*** Begin section ***

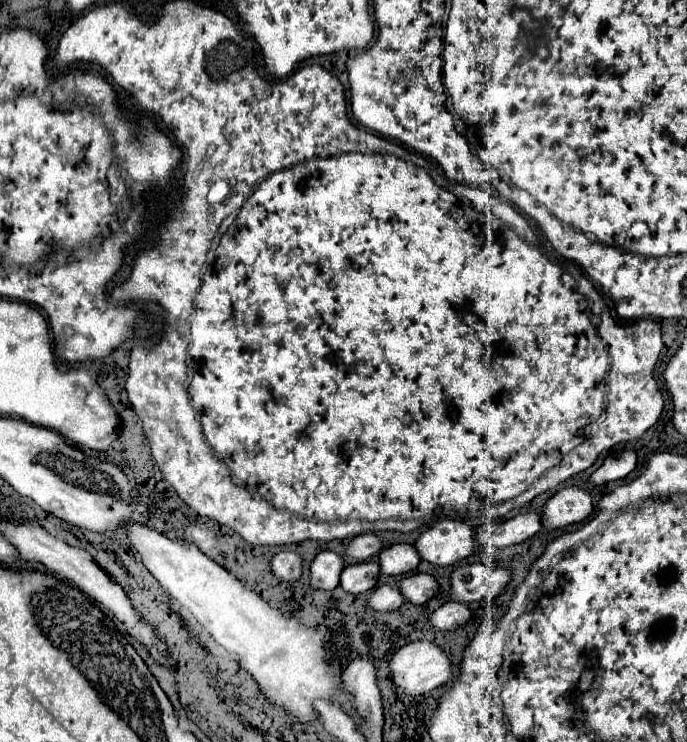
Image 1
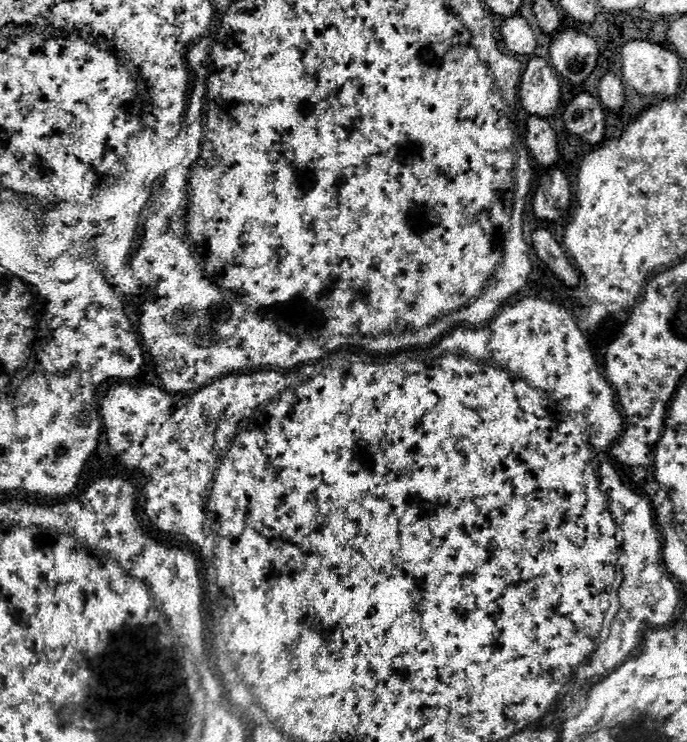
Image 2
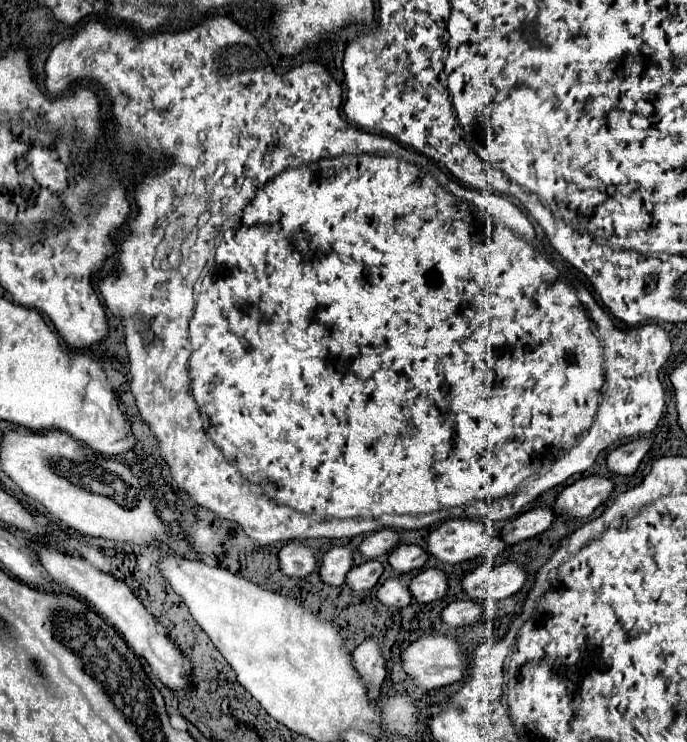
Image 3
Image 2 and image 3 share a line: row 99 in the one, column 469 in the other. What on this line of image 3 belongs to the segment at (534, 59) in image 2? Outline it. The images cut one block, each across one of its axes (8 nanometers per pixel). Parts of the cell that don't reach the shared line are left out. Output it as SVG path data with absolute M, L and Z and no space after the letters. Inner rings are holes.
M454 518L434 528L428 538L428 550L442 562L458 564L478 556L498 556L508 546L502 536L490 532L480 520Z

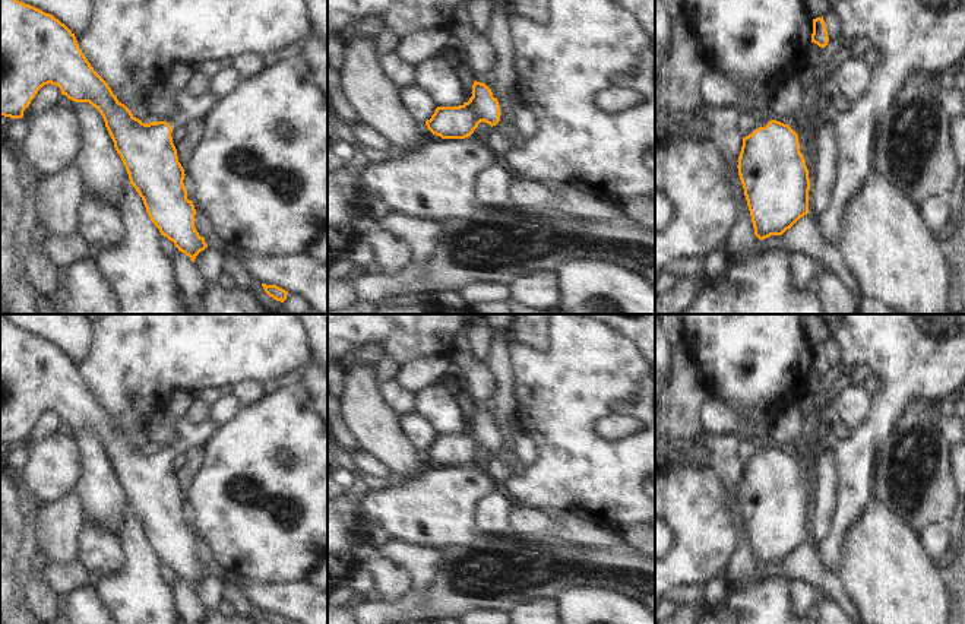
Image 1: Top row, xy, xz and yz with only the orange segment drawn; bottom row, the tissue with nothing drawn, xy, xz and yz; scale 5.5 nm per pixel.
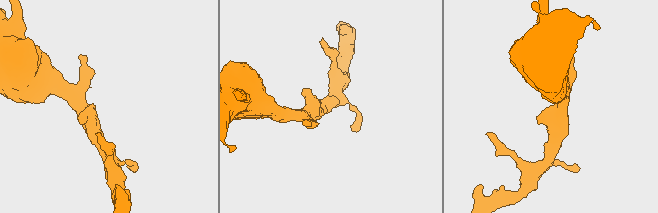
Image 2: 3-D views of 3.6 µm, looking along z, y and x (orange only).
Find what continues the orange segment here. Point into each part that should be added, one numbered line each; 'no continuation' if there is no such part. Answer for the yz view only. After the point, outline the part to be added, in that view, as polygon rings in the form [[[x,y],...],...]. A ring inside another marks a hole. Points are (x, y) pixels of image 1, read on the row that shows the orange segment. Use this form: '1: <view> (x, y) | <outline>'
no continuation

*** End section ***

● Problem requirements: Keep every word of the records above exactly, and return them with no pictures.

● Result of this task:
Image 1
Image 2
Image 3
Image 2 and image 3 share a line: row 99 in the one, column 469 in the other. What on this line of image 3 belongs to the segment at (534, 59) in image 2? Outline it. The images cut one block, each across one of its axes (8 nanometers per pixel). Parts of the cell that don't reach the shared line are left out. Output it as SVG path data with absolute M, L and Z and no space after the letters. Inner rings are holes.
M454 518L434 528L428 538L428 550L442 562L458 564L478 556L498 556L508 546L502 536L490 532L480 520Z

Image 1: Top row, xy, xz and yz with only the orange segment drawn; bottom row, the tissue with nothing drawn, xy, xz and yz; scale 5.5 nm per pixel.
Image 2: 3-D views of 3.6 µm, looking along z, y and x (orange only).
Find what continues the orange segment here. Point into each part that should be added, one numbered line each; 'no continuation' if there is no such part. Answer for the yz view only. After the point, outline the part to be added, in that view, as polygon rings in the form [[[x,y],...],...]. A ring inside another marks a hole. Points are (x, y) pixels of image 1, read on the row that shows the orange segment. Use this form: '1: <view> (x, y) | <outline>'
no continuation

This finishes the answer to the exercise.